Icelanders headed to the polls on Saturday to vote in one of the closest national elections in years. The Pirate Party, a progressive faction founded four years ago by a group of hackers, activists, and Internet freedom advocates, has the chance to form part of a ruling coalition.
Polls published on Friday showed that the Pirate Party is slated to receive between 18 and 21 percent of the vote, making it the second-biggest party in Iceland’s parliament, the Althingi. The Pirate Party and three left-wing opposition parties, the Left-Green Movement, Bright Future, and Social Democratic Alliance, said they would form a coalition government if they secure enough seats. Meanwhile, the polls also indicate that the incumbent government, made up of the Independence Party and the Progressive Party, will be voted out.
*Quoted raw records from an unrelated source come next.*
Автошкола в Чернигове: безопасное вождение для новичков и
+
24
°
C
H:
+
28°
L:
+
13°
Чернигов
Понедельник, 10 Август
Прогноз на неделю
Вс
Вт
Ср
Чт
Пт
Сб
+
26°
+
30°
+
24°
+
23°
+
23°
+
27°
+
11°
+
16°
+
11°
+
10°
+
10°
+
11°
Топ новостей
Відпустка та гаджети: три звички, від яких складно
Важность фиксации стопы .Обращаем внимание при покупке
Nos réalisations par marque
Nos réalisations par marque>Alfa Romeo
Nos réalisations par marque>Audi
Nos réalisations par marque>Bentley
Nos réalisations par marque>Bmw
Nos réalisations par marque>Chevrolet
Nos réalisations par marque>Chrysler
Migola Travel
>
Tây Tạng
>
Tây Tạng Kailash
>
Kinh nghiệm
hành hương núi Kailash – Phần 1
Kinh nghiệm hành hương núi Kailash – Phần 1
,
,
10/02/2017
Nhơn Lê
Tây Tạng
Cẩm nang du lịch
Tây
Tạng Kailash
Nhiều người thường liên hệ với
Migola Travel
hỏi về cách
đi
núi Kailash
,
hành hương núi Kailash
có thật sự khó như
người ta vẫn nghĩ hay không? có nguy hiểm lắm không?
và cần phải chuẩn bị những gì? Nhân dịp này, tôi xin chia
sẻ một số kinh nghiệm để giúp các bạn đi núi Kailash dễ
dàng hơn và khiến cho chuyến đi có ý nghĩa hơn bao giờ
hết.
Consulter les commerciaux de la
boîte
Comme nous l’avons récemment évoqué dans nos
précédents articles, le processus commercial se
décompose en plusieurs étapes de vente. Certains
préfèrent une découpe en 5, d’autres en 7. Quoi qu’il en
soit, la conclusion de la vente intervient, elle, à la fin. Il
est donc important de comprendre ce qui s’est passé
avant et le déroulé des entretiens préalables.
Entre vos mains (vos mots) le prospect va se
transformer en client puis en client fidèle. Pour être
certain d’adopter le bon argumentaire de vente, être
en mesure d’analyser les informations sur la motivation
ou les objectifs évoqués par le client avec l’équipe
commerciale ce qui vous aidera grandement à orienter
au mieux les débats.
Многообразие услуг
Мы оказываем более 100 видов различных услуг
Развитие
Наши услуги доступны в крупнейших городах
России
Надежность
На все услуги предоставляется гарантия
The anti-establishment Pirate Party, which campaigns for direct democracy, government transparency, and anti-corruption measures, has drawn voters that are tired of the scandals that have befallen the country’s mainstream parties. Public anger mostly stems from the fallout from the 2008 financial crisis, as well as the revelations published in the Panama Papers leak, which caused former Prime Minister Sigmundur David Gunnlaugsson to resign in April.
Currently, the Pirate Party has three members in the 63-seat Althingi, and the party’s de facto leader is Birgitta Jónsdóttir. The 49-year-old parliament member, poet, and former WikiLeaks associate has in the past said she has no desire to become prime minister, but instead wants to do away with corruption and dysfunction in Iceland. “We do not define ourselves as left or right, but rather as a party that focuses on the systems,” she told the Guardian. “In other words, we consider ourselves hackers — so to speak — of our current outdated systems of government.”
Polls in Iceland opened at 9 a.m. on Saturday, and they close at 10 p.m. According to the Associated Press, partial election results are expected early Sunday.